Publié le 17/04/2010 (mis à jour le 19/04/2010)
Le mouvement de grève engagé par une centaine de salariés à la MVM depuis dix jours à propos de la NAO a trouvé son épilogue avec un consensus.

Lundi 19 Avril 2010, © Vosges Matin / LOCALE LA PLAINE  

 
Les salariés grévistes de la MVM ont tenu un piquet de grève pendant dix jours afin d'obtenir des augmentations salariales satisfaisantes. 

Mattaincourt
Les négociations salariales enclenchées à la Manufacture vosgienne de meubles de Mattaincourt à l'occasion de la NAO (négociation annuelle obligatoire) ont occasionné un conflit. Une centaine de salariés (sur un effectif de 461) ont décidé de faire grève à l'appel des trois syndicats CGT, CFDT et FO en installant un piquet de grève devant l'entrée de la MVM. Après de nombreuses négociations avec la direction de la MVM et du groupe Parisot, un accord est enfin survenu hier après-midi stipulant la reprise du travail pour les ouvriers grévistes à partir de lundi, à 5 h. 'Suite au déplacement d'une délégation à Saint-Loup-sur-Semouse, siège du groupe Parisot, avec la DRH Mme Dupuis, nous avions obtenu des avancées significatives qui ont été confirmées aujourd'hui (hier) par le directeur général de la MVM, Michel Veillon. Chaque salarié bénéficiera d'une augmentation de 25 € dès le 1 er mai et une autre de 8 €, le 1 er octobre quel que soit le résultat de la production. Une majoration individuelle du salaire s'effectuera également en fonction du résultat d'une notation et d'une évaluation réalisées dans l'entreprise', indiquait Xavier Rémia, délégué CGT en parfait accord avec la CFDTet FO. 

Retrouver l'équilibre
De son côté, le directeur général regrettait la longueur du conflit : 'Les mois de janvier et février ont été difficiles avec seulement 170 000 colis par mois. Alors que les commandes de mars et avril annonçaient une reprise, nous avons pris du retard et il va falloir redoubler d'efforts pour satisfaire nos clients aux risques de les voir partir.

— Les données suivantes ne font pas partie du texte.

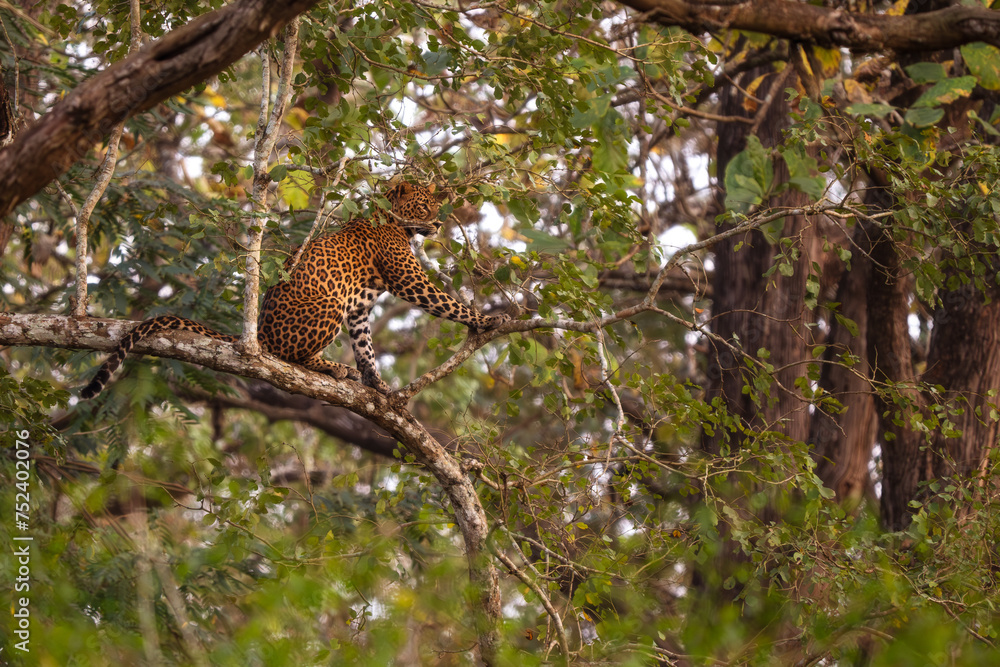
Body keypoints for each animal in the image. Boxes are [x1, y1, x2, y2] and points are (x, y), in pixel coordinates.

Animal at [80, 179, 509, 399]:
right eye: (423, 207)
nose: (437, 225)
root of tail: (259, 334)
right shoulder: (407, 278)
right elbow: (446, 302)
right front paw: (489, 319)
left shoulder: (359, 308)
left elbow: (365, 344)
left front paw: (376, 381)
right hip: (327, 307)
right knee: (291, 357)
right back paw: (331, 366)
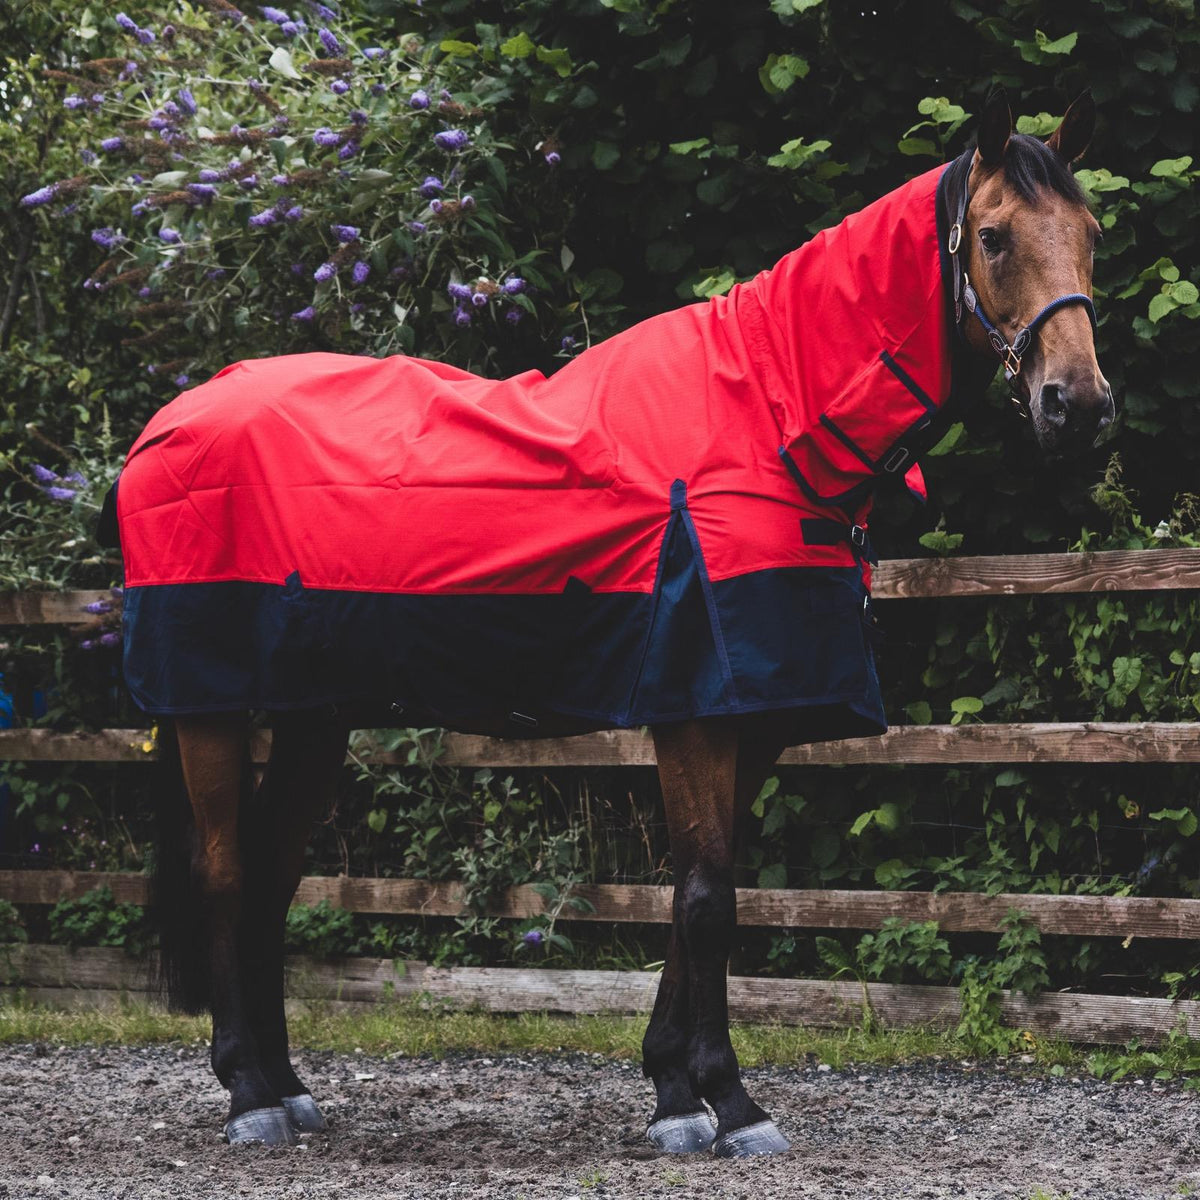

Le rattrapage va donc être primordial afin de retrouver une production satisfaisante. À 200 000 colis, nous sommes juste à l'équilibre et nous devons réaliser plus pour compenser les pertes de début d'année. D'autant plus que le groupe Parisot a décidé d'investir 3,1 millions d'euros dans l'outil de travail. La preuve que la direction joue le jeu dans une période économique difficile. Ce conflit ressemble à du gâchis et j'espère que nous parviendrons à retrouver une production satisfaisante. Nous ferons le point fin mai sur notre situation des ventes', exprimait Michel Veillon, visiblement inquiet sur le retour aux objectifs tandis que les syndicalistes ne manquaient pas d'insister sur le fait que ce mouvement était le plus long conflit depuis 1978, à la MVM. 

Des efforts de rattrapage 
Afin de rétablir un rythme de production capable de compenser le retard occasionné par le conflit, les anciens grévistes vont devoir jongler avec les RCR (repos compensatoire de remplacement), les CET (compte épargne temps) et congés payés. D'un autre coté, la direction reste silencieuse sur les négociations du groupe Parisot avec ceux de Manuest et d'Arcapita. La situation semblerait bloquer sur les conditions de reprise sachant que le passif financier de Manuest serait une des principales causes de la durée des négociations qui laissent de nombreux salariés castiniens dans l'inquiétude et l'incertitude la plus totale. Concernant les employés de la MVM, ils seront dans leur totalité (461 personnes) présents ce matin, dès 5 h, pour reprendre le travail.